You asked:
I'd like to know what are considered modern best practices for what to allow users to set their password to.
My go-to for this is NIST Special Publication 800-63B: Digital Identity Guidelines
Authentication and Lifecycle Management, section 5.1.1 Memorized Secrets.
Here are some relevant excerpts from that document:
5.1.1.1 Memorized Secret Authenticators
Memorized secrets SHALL be at least 8 characters in length if chosen by the subscriber.
Memorized secrets chosen randomly by the CSP or verifier SHALL be at least 6 characters in length and MAY be entirely numeric. If the CSP or verifier disallows a chosen memorized secret based on its appearance on a blacklist of compromised values, the subscriber SHALL be required to choose a different memorized secret. No other complexity requirements for memorized secrets SHOULD be imposed. A rationale for this is presented in Appendix A Strength of Memorized Secrets.
...
5.1.1.2 Memorized Secret Verifiers
When processing requests to establish and change memorized secrets, verifiers SHALL compare the prospective secrets against a list that contains values known to be commonly-used, expected, or compromised. For example, the list MAY include, but is not limited to:
- Passwords obtained from previous breach corpuses.
- Dictionary words.
- Repetitive or sequential characters (e.g. ‘aaaaaa’, ‘1234abcd’).
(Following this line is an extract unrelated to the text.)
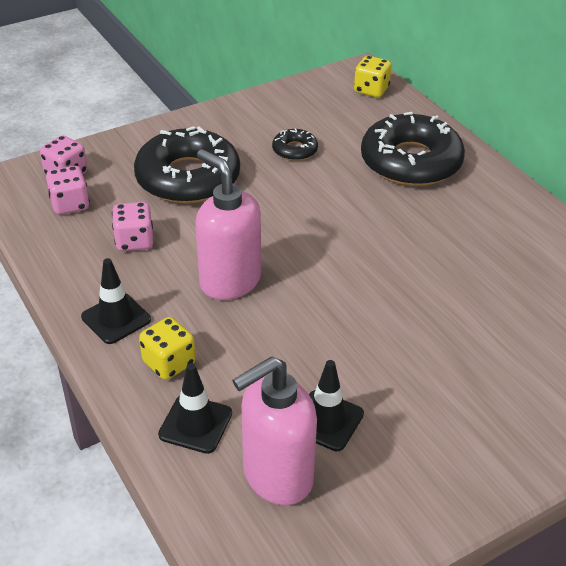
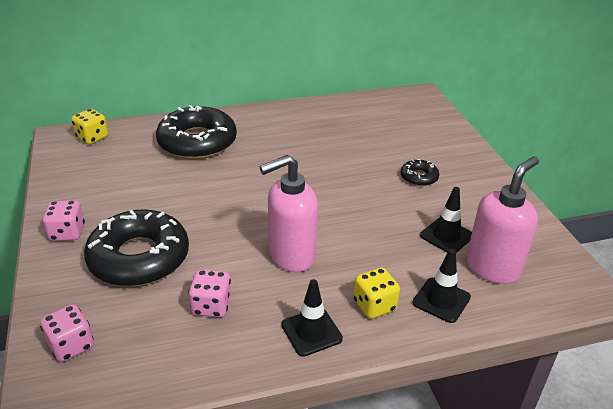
camera: 75 degrees left, 5 degrees down
(70, 204) = (127, 348): pink dice -> pink dice (67, 233)
(277, 476) = (492, 267): pink soap dispenser -> pink soap dispenser turned 120 degrees counterclockwise
(294, 150) = (143, 191): black donut -> black donut (419, 177)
- Context-specific words, such as the name of the service, the username, and derivatives
thereof.
Tools like zxcvbn (github.com/dropbox/zxcvbn. demo at lowe.github.io/tryzxcvbn, thanks @fread2281) include dictionary-based blacklists and checks for common sequences. For non-government applications, most people consider this sufficient.
To meet the first bullet, you'll need a comprehensive blacklists of compromised passwords -- the best one is the ~12 gb database maintained at haveibeenpwned.com.
To meet the 4th bullet, you'll need to maintain your own blacklist of terms that have special meaning within your app (name of the service, username, roles within your app like "admin" or "instructor", etc)
As you point out, "complexity rules" like One Upper, One Lower, One Symbol are going out of style and should not be used. As the mandotory XKCD points out, "Through 20 years of effort, we've successfully trained everyone to use passwords that are hard for humans to remember, but easy for computers to guess."